Oct. 23rd, 2002

m_cobweb: (Default)
Damn...

http://www.noertker.com/aewc/jb.htm

This is probably the most famous person I know. Well, knew.
m_cobweb: (gothicmermaid)
It's almost two months into the new church year, and yet every week the music schedule is more confused and the communication is more erratic. Shouldn't some of this be getting worked out by now?
m_cobweb: (shadows)
There's a theory that the poet committed suicide due to her PMS. A researcher apparently charted her ups and downs with her cycle, including pregnancies, and found correlation. I think this should be considered as a possibility. When I was 17 I was almost at that point. I was living with symptoms like bursting into tears in class for no reason other than simple misery, for up to two and a half weeks a month.

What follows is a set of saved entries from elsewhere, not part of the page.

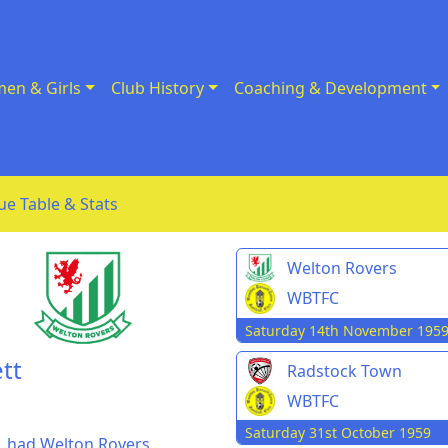
en & Girls
Club History
Coaching & Development
ue Table & Stats
Welton Rovers
WBTFC
Saturday 14th November 195
tt
Radstock Town
WBTFC
Saturday 31st October 1959
, had Welton Rovers,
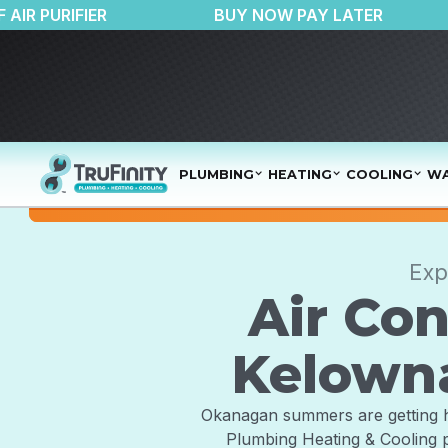
$150 OFF AIR PURIFIER
BUY NOW PAY LA
PLUMBING
HEATING
COOLING
WA
Exp
Air Con
Kelowna
Okanagan summers are getting hott
Plumbing Heating & Cooling p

One day a girl in my dance class was talking about how going on the Pill had helped her PMS. I went home that day and said (almost this bluntly), "Mom, gynecologist. Pill. Now." And that's what we did. And thank all the stars in the sky that we did.

I realized today that I've now been on the Pill longer than I've been off. And no plans to change that till I absolutely must, thank you very much. Unfortunately I still have a few bad days on most months, and this one is pretty bad. Where last night I was irritable and tense, today I'm paranoid. Not only is everything about *me,* everything is about me and it's *bad.* It seems to be worse in the evening--I don't know why.

Line of attack: Drink a very strong cup of Women's Liberty tea. It's from Traditional Medicinals, it's dong quai, and it's absolutely the best thing I've found for these symptoms. Second, evening primrose capsules. The second best thing I've found. And then hope for the best, or this is going to be a very short evening out.